Task to carry out: Nothing but a full, exact copy of the data is needed.

Data segment:
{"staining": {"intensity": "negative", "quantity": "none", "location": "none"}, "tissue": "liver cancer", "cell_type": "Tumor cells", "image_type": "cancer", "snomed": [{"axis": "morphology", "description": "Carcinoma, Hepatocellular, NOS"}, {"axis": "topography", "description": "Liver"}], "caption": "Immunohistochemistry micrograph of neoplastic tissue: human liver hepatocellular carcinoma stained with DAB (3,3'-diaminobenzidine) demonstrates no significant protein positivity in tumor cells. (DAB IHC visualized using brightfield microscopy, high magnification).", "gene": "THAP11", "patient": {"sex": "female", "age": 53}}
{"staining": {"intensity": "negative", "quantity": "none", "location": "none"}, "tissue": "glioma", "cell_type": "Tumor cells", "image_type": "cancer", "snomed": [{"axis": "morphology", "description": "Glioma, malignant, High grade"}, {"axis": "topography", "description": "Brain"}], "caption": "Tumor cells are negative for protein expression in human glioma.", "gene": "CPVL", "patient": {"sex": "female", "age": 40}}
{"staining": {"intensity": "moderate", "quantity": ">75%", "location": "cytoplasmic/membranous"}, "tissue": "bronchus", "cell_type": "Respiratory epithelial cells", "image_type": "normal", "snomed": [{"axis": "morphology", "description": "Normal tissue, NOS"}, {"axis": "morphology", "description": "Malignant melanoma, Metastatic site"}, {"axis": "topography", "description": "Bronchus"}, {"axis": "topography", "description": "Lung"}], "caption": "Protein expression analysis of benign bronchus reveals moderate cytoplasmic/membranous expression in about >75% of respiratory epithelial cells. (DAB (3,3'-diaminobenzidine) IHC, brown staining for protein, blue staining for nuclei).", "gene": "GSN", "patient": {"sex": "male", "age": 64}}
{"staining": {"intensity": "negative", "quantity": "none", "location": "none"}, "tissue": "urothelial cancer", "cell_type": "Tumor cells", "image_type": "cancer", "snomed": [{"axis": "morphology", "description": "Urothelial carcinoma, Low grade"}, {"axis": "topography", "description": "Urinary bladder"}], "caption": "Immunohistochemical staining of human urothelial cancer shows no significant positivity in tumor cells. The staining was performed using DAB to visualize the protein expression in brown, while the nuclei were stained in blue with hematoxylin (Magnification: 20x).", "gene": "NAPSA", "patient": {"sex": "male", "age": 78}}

Task solution:
{"staining": {"intensity": "negative", "quantity": "none", "location": "none"}, "tissue": "liver cancer", "cell_type": "Tumor cells", "image_type": "cancer", "snomed": [{"axis": "morphology", "description": "Carcinoma, Hepatocellular, NOS"}, {"axis": "topography", "description": "Liver"}], "caption": "Immunohistochemistry micrograph of neoplastic tissue: human liver hepatocellular carcinoma stained with DAB (3,3'-diaminobenzidine) demonstrates no significant protein positivity in tumor cells. (DAB IHC visualized using brightfield microscopy, high magnification).", "gene": "THAP11", "patient": {"sex": "female", "age": 53}}
{"staining": {"intensity": "negative", "quantity": "none", "location": "none"}, "tissue": "glioma", "cell_type": "Tumor cells", "image_type": "cancer", "snomed": [{"axis": "morphology", "description": "Glioma, malignant, High grade"}, {"axis": "topography", "description": "Brain"}], "caption": "Tumor cells are negative for protein expression in human glioma.", "gene": "CPVL", "patient": {"sex": "female", "age": 40}}
{"staining": {"intensity": "moderate", "quantity": ">75%", "location": "cytoplasmic/membranous"}, "tissue": "bronchus", "cell_type": "Respiratory epithelial cells", "image_type": "normal", "snomed": [{"axis": "morphology", "description": "Normal tissue, NOS"}, {"axis": "morphology", "description": "Malignant melanoma, Metastatic site"}, {"axis": "topography", "description": "Bronchus"}, {"axis": "topography", "description": "Lung"}], "caption": "Protein expression analysis of benign bronchus reveals moderate cytoplasmic/membranous expression in about >75% of respiratory epithelial cells. (DAB (3,3'-diaminobenzidine) IHC, brown staining for protein, blue staining for nuclei).", "gene": "GSN", "patient": {"sex": "male", "age": 64}}
{"staining": {"intensity": "negative", "quantity": "none", "location": "none"}, "tissue": "urothelial cancer", "cell_type": "Tumor cells", "image_type": "cancer", "snomed": [{"axis": "morphology", "description": "Urothelial carcinoma, Low grade"}, {"axis": "topography", "description": "Urinary bladder"}], "caption": "Immunohistochemical staining of human urothelial cancer shows no significant positivity in tumor cells. The staining was performed using DAB to visualize the protein expression in brown, while the nuclei were stained in blue with hematoxylin (Magnification: 20x).", "gene": "NAPSA", "patient": {"sex": "male", "age": 78}}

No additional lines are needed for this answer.